◆ Input material ◆
____
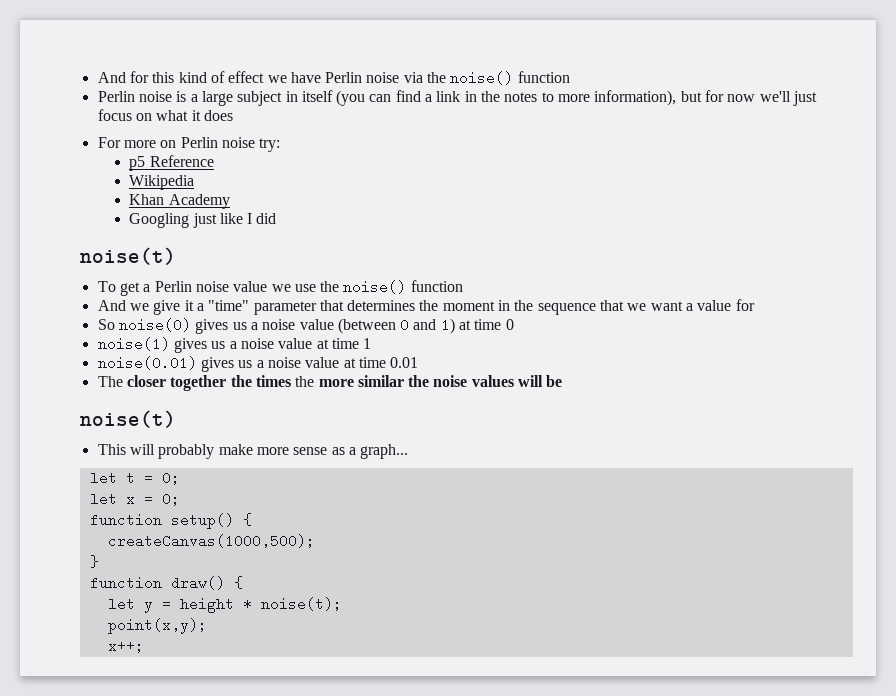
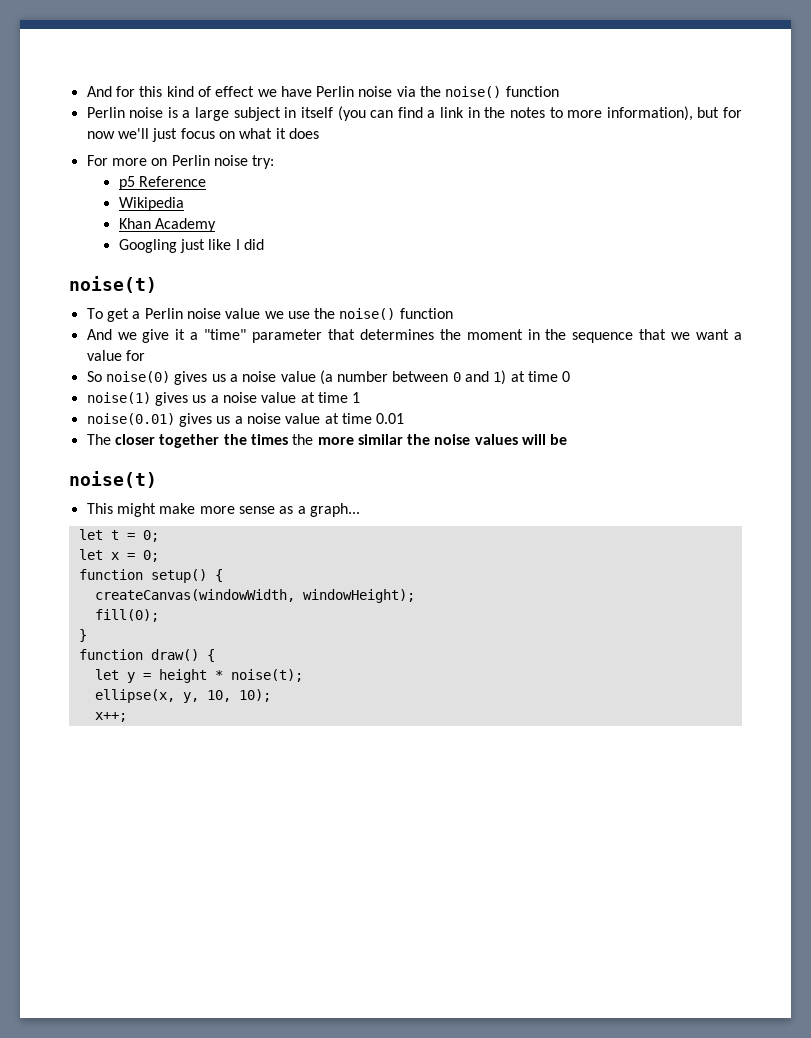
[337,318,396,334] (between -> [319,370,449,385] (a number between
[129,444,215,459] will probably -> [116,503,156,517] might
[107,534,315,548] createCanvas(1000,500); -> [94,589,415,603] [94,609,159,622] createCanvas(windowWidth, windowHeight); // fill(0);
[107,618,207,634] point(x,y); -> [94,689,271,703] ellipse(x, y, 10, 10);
____
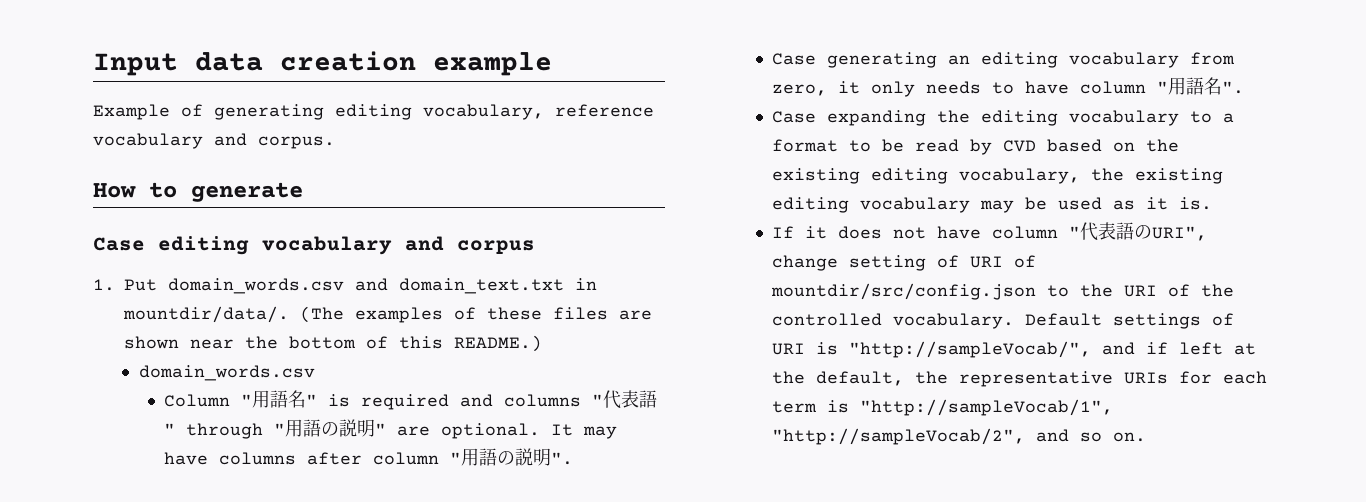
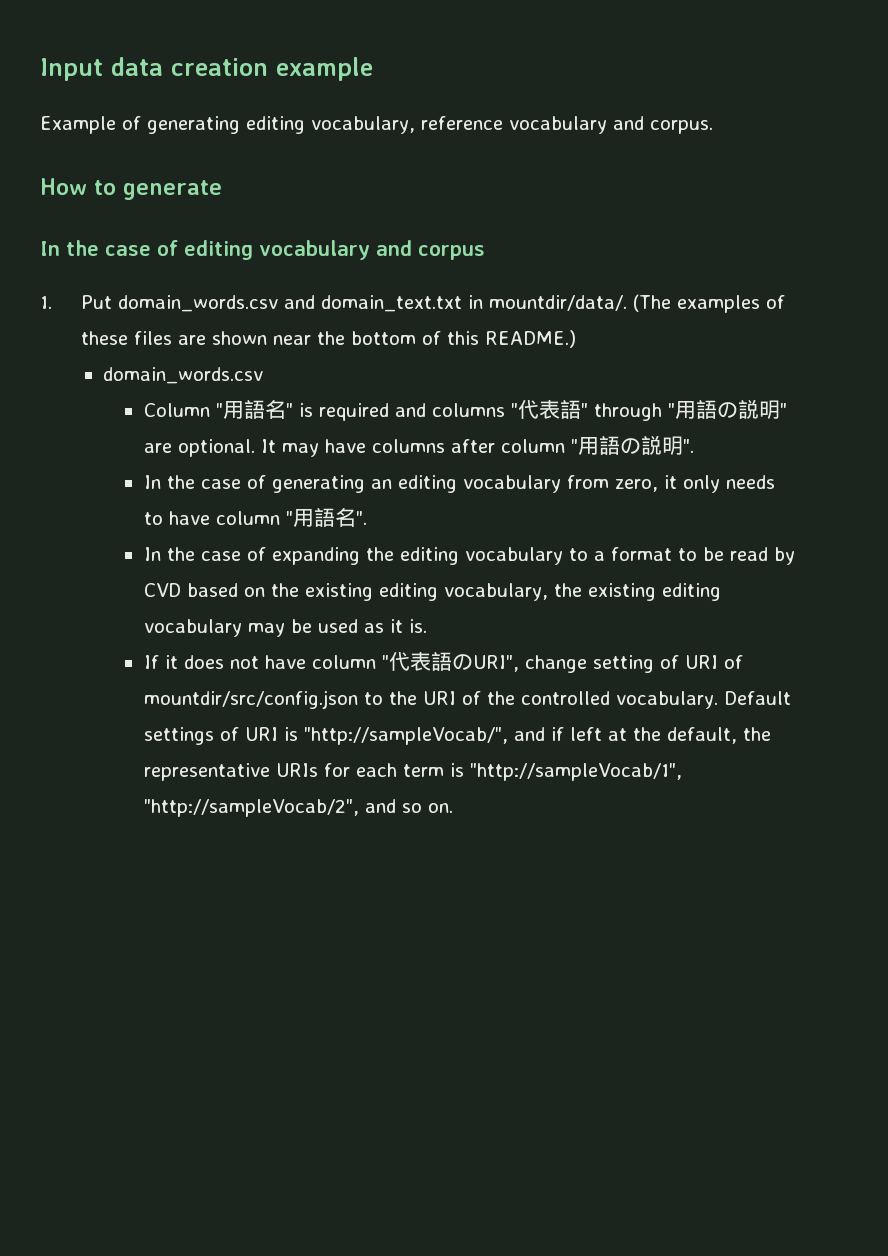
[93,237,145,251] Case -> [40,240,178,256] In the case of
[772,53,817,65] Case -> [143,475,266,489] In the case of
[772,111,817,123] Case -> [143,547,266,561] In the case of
____
◆ Directive ◆
Find each line in the listing above that contains "case", and copy that line.

◆ Result for this exercise ◆
[93,237,145,251] Case -> [40,240,178,256] In the case of
[772,53,817,65] Case -> [143,475,266,489] In the case of
[772,111,817,123] Case -> [143,547,266,561] In the case of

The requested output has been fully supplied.